■ **Work to complete**: Your job with the data below: print everything from the line that holds "33: (150, 232, 1.22)" down to the line that holds "48: (249, 197, 1.44)", ends included, exactly, and nothing else.

■ **Records supplied**:
::::::::::
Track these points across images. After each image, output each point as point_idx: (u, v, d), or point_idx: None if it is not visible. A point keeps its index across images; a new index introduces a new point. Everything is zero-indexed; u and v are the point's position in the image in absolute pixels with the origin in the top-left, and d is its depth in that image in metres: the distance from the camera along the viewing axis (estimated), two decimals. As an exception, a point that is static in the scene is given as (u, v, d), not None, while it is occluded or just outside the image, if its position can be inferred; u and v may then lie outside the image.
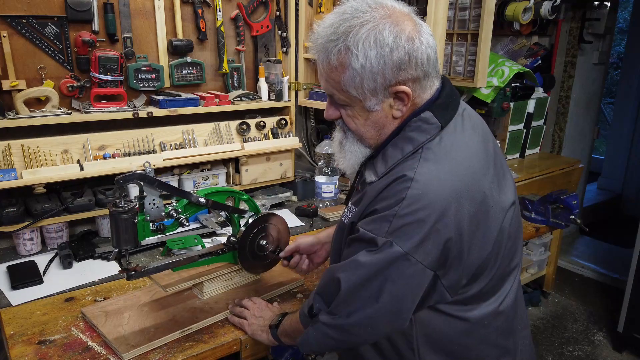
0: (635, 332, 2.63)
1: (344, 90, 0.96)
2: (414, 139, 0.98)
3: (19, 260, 1.64)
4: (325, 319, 1.02)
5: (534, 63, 2.82)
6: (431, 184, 0.92)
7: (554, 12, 2.50)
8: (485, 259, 0.99)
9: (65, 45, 1.75)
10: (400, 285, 0.93)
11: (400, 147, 0.99)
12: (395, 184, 0.94)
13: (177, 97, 1.93)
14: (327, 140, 2.21)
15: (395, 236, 0.91)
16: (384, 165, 1.00)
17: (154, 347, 1.19)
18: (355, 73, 0.93)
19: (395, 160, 0.98)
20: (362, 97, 0.96)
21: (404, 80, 0.94)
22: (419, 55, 0.93)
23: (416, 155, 0.96)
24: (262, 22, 2.18)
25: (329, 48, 0.94)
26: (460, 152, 0.98)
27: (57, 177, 1.66)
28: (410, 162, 0.96)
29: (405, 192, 0.91)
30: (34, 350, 1.18)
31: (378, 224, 0.93)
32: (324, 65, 0.97)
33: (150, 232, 1.22)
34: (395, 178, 0.94)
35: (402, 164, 0.97)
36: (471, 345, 1.08)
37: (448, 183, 0.93)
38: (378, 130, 1.02)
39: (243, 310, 1.31)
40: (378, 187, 0.97)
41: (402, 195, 0.91)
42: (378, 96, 0.96)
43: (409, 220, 0.90)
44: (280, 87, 2.18)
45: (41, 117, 1.65)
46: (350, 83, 0.94)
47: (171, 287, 1.29)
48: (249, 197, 1.44)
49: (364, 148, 1.05)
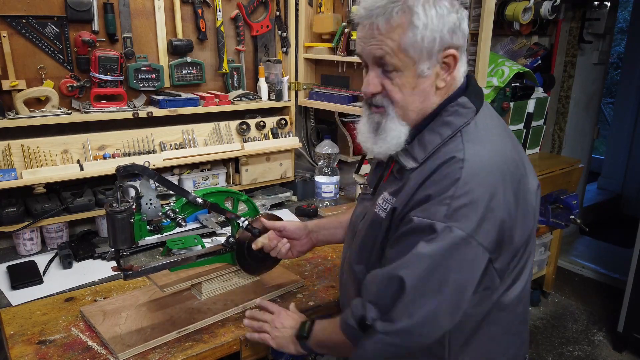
0: (635, 332, 2.63)
1: (402, 51, 0.94)
2: (452, 123, 0.99)
3: (18, 260, 1.64)
4: (385, 327, 0.95)
5: (534, 63, 2.81)
6: (481, 163, 0.94)
7: (554, 12, 2.50)
8: (524, 240, 1.00)
9: (65, 45, 1.75)
10: (463, 272, 0.92)
11: (438, 132, 0.99)
12: (446, 166, 0.93)
13: (177, 97, 1.93)
14: (327, 140, 2.21)
15: (454, 219, 0.90)
16: (423, 151, 0.99)
17: (150, 347, 1.19)
18: (417, 31, 0.93)
19: (435, 145, 0.98)
20: (418, 58, 0.95)
21: (455, 45, 0.97)
22: (463, 24, 0.97)
23: (456, 138, 0.97)
24: (262, 22, 2.18)
25: (389, 8, 0.93)
26: (495, 135, 1.01)
27: (57, 177, 1.66)
28: (452, 144, 0.96)
29: (459, 173, 0.91)
30: (34, 350, 1.18)
31: (434, 209, 0.91)
32: (382, 27, 0.94)
33: (147, 232, 1.22)
34: (444, 160, 0.94)
35: (442, 147, 0.97)
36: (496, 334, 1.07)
37: (495, 163, 0.95)
38: (422, 102, 1.00)
39: (262, 325, 1.23)
40: (424, 172, 0.96)
41: (456, 176, 0.91)
42: (432, 59, 0.96)
43: (465, 200, 0.90)
44: (280, 87, 2.18)
45: (41, 117, 1.66)
46: (411, 42, 0.93)
47: (169, 288, 1.29)
48: (248, 197, 1.44)
49: (404, 127, 1.02)
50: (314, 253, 1.74)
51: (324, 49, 2.22)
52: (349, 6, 2.13)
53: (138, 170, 1.16)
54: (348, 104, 2.16)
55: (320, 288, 1.50)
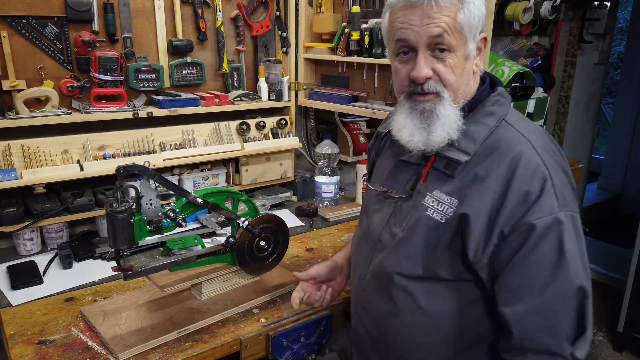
0: (635, 332, 2.63)
1: (458, 30, 0.93)
2: (495, 112, 0.99)
3: (19, 260, 1.64)
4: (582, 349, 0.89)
5: (534, 63, 2.81)
6: (545, 144, 0.96)
7: (554, 12, 2.50)
8: None
9: (65, 45, 1.75)
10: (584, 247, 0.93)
11: (484, 123, 0.98)
12: (524, 160, 0.91)
13: (177, 97, 1.93)
14: (327, 140, 2.21)
15: (564, 204, 0.89)
16: (473, 143, 0.97)
17: (150, 347, 1.19)
18: (470, 8, 0.93)
19: (483, 136, 0.97)
20: (468, 37, 0.94)
21: (483, 29, 0.98)
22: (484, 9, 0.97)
23: (505, 127, 0.97)
24: (262, 22, 2.18)
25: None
26: (526, 120, 1.03)
27: (57, 177, 1.66)
28: (506, 133, 0.96)
29: (538, 159, 0.92)
30: (34, 350, 1.18)
31: (546, 205, 0.88)
32: (441, 3, 0.91)
33: (147, 232, 1.22)
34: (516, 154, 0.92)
35: (492, 138, 0.96)
36: None
37: (547, 138, 0.99)
38: (467, 85, 0.99)
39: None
40: (502, 172, 0.92)
41: (540, 164, 0.91)
42: (475, 40, 0.96)
43: (559, 182, 0.91)
44: (280, 87, 2.18)
45: (41, 117, 1.66)
46: (466, 19, 0.93)
47: (169, 288, 1.29)
48: (248, 197, 1.44)
49: (457, 111, 0.97)
50: (314, 253, 1.74)
51: (324, 49, 2.22)
52: (349, 6, 2.13)
53: (138, 170, 1.16)
54: (348, 104, 2.16)
55: (320, 288, 1.49)
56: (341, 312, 1.43)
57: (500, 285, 0.93)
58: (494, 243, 0.91)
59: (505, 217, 0.90)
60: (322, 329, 1.37)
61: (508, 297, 0.92)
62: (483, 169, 0.94)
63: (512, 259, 0.90)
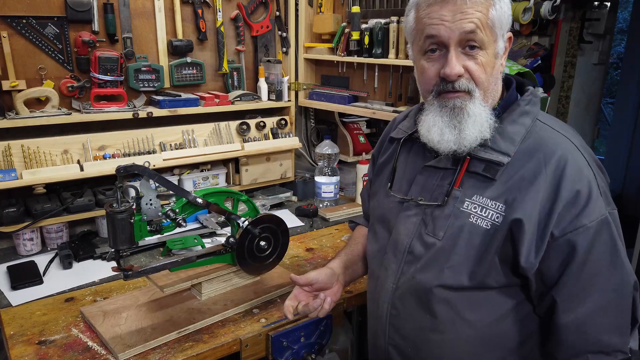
0: (635, 332, 2.62)
1: (489, 26, 0.92)
2: (530, 112, 0.98)
3: (19, 260, 1.64)
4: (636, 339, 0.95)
5: (534, 63, 2.81)
6: (584, 145, 0.97)
7: (554, 12, 2.50)
8: None
9: (65, 46, 1.75)
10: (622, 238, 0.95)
11: (521, 122, 0.97)
12: (571, 160, 0.91)
13: (177, 97, 1.93)
14: (327, 141, 2.20)
15: (609, 203, 0.92)
16: (512, 143, 0.95)
17: (150, 347, 1.19)
18: (499, 5, 0.92)
19: (521, 136, 0.95)
20: (498, 35, 0.93)
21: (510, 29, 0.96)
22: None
23: (541, 126, 0.97)
24: (262, 22, 2.18)
25: None
26: (555, 118, 1.02)
27: (57, 177, 1.66)
28: (543, 133, 0.96)
29: (582, 158, 0.92)
30: (34, 351, 1.18)
31: (597, 205, 0.89)
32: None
33: (147, 232, 1.22)
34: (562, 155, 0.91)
35: (531, 137, 0.95)
36: None
37: (580, 140, 0.98)
38: (495, 84, 0.98)
39: None
40: (550, 173, 0.90)
41: (584, 163, 0.92)
42: (503, 38, 0.95)
43: (602, 182, 0.93)
44: (280, 87, 2.18)
45: (41, 118, 1.66)
46: (497, 16, 0.92)
47: (169, 288, 1.29)
48: (248, 197, 1.44)
49: (488, 110, 0.96)
50: (314, 253, 1.74)
51: (324, 49, 2.22)
52: (349, 6, 2.13)
53: (138, 170, 1.16)
54: (348, 104, 2.16)
55: (320, 288, 1.49)
56: (341, 312, 1.43)
57: (560, 292, 0.91)
58: (546, 246, 0.90)
59: (556, 219, 0.89)
60: (322, 329, 1.37)
61: (569, 303, 0.90)
62: (529, 170, 0.92)
63: (570, 263, 0.89)
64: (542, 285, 0.94)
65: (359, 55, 2.07)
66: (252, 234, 1.36)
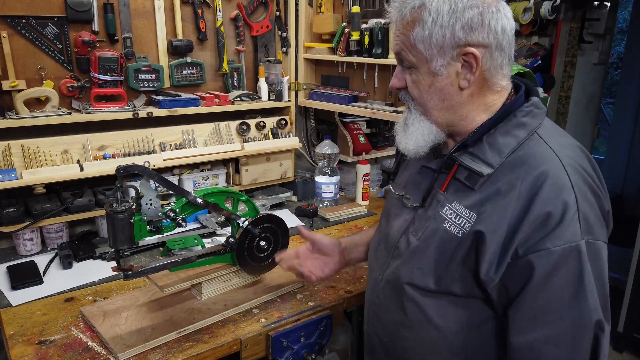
0: (635, 332, 2.63)
1: (412, 46, 0.93)
2: (527, 124, 0.94)
3: (19, 260, 1.64)
4: None
5: (534, 63, 2.81)
6: (576, 163, 0.90)
7: (554, 12, 2.50)
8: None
9: (65, 46, 1.75)
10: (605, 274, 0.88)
11: (513, 134, 0.94)
12: (551, 179, 0.86)
13: (177, 97, 1.93)
14: (327, 141, 2.21)
15: (588, 232, 0.84)
16: (498, 155, 0.93)
17: (150, 347, 1.19)
18: (426, 27, 0.91)
19: (511, 148, 0.92)
20: (429, 55, 0.92)
21: (475, 44, 0.90)
22: (492, 21, 0.90)
23: (537, 141, 0.92)
24: (262, 22, 2.18)
25: (404, 4, 0.94)
26: (561, 134, 0.98)
27: (57, 177, 1.66)
28: (537, 148, 0.91)
29: (566, 180, 0.86)
30: (34, 351, 1.18)
31: (567, 231, 0.83)
32: (398, 23, 0.95)
33: (147, 232, 1.22)
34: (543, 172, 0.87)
35: (520, 151, 0.92)
36: None
37: (580, 157, 0.93)
38: (442, 100, 0.95)
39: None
40: (524, 189, 0.87)
41: (567, 185, 0.86)
42: (445, 56, 0.91)
43: (586, 208, 0.85)
44: (280, 87, 2.18)
45: (41, 117, 1.66)
46: (419, 37, 0.91)
47: (169, 288, 1.29)
48: (248, 197, 1.44)
49: (429, 124, 0.98)
50: (314, 253, 1.74)
51: (324, 49, 2.22)
52: (349, 6, 2.13)
53: (138, 170, 1.16)
54: (348, 104, 2.16)
55: (320, 288, 1.50)
56: (341, 312, 1.43)
57: (514, 312, 0.89)
58: (507, 262, 0.88)
59: (522, 238, 0.86)
60: (322, 329, 1.37)
61: (521, 325, 0.88)
62: (505, 183, 0.90)
63: (527, 284, 0.86)
64: (501, 302, 0.92)
65: (359, 55, 2.07)
66: (252, 234, 1.36)
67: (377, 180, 2.54)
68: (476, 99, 0.95)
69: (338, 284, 1.52)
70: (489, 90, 0.96)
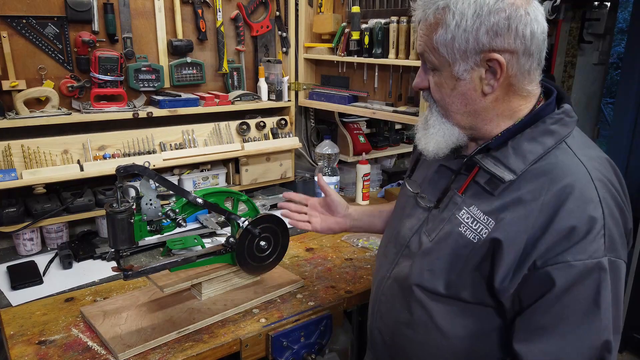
0: (635, 332, 2.63)
1: (435, 49, 0.90)
2: (555, 132, 0.90)
3: (19, 260, 1.65)
4: None
5: (534, 63, 2.81)
6: (604, 176, 0.87)
7: (553, 12, 2.50)
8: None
9: (65, 46, 1.75)
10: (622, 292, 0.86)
11: (540, 141, 0.90)
12: (578, 191, 0.83)
13: (177, 97, 1.93)
14: (327, 141, 2.21)
15: (612, 250, 0.82)
16: (522, 162, 0.89)
17: (150, 347, 1.19)
18: (449, 30, 0.87)
19: (537, 155, 0.88)
20: (451, 59, 0.89)
21: (500, 49, 0.86)
22: (520, 25, 0.85)
23: (564, 150, 0.89)
24: (262, 22, 2.18)
25: (429, 4, 0.91)
26: (590, 145, 0.94)
27: (57, 177, 1.66)
28: (564, 157, 0.88)
29: (595, 193, 0.83)
30: (34, 351, 1.18)
31: (591, 247, 0.80)
32: (422, 23, 0.93)
33: (147, 232, 1.22)
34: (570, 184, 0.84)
35: (545, 159, 0.88)
36: None
37: (608, 170, 0.90)
38: (465, 105, 0.92)
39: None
40: (548, 200, 0.84)
41: (595, 199, 0.83)
42: (468, 61, 0.88)
43: (613, 223, 0.83)
44: (280, 87, 2.19)
45: (41, 117, 1.66)
46: (442, 41, 0.89)
47: (168, 288, 1.29)
48: (248, 197, 1.44)
49: (450, 126, 0.96)
50: (314, 253, 1.74)
51: (324, 49, 2.22)
52: (349, 6, 2.13)
53: (138, 170, 1.16)
54: (348, 104, 2.16)
55: (320, 288, 1.50)
56: (341, 312, 1.44)
57: (524, 320, 0.87)
58: (524, 274, 0.85)
59: (542, 250, 0.83)
60: (322, 329, 1.37)
61: (528, 333, 0.86)
62: (528, 192, 0.87)
63: (543, 296, 0.83)
64: (514, 310, 0.90)
65: (359, 55, 2.07)
66: (252, 234, 1.36)
67: (377, 180, 2.54)
68: (501, 104, 0.92)
69: (338, 284, 1.52)
70: (515, 96, 0.92)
::::::::::
■ **Expected answer**:
33: (150, 232, 1.22)
34: (395, 178, 0.94)
35: (402, 164, 0.97)
36: (471, 345, 1.08)
37: (448, 183, 0.93)
38: (378, 130, 1.02)
39: (243, 310, 1.31)
40: (378, 187, 0.97)
41: (402, 195, 0.91)
42: (378, 96, 0.96)
43: (409, 220, 0.90)
44: (280, 87, 2.18)
45: (41, 117, 1.65)
46: (350, 83, 0.94)
47: (171, 287, 1.29)
48: (249, 197, 1.44)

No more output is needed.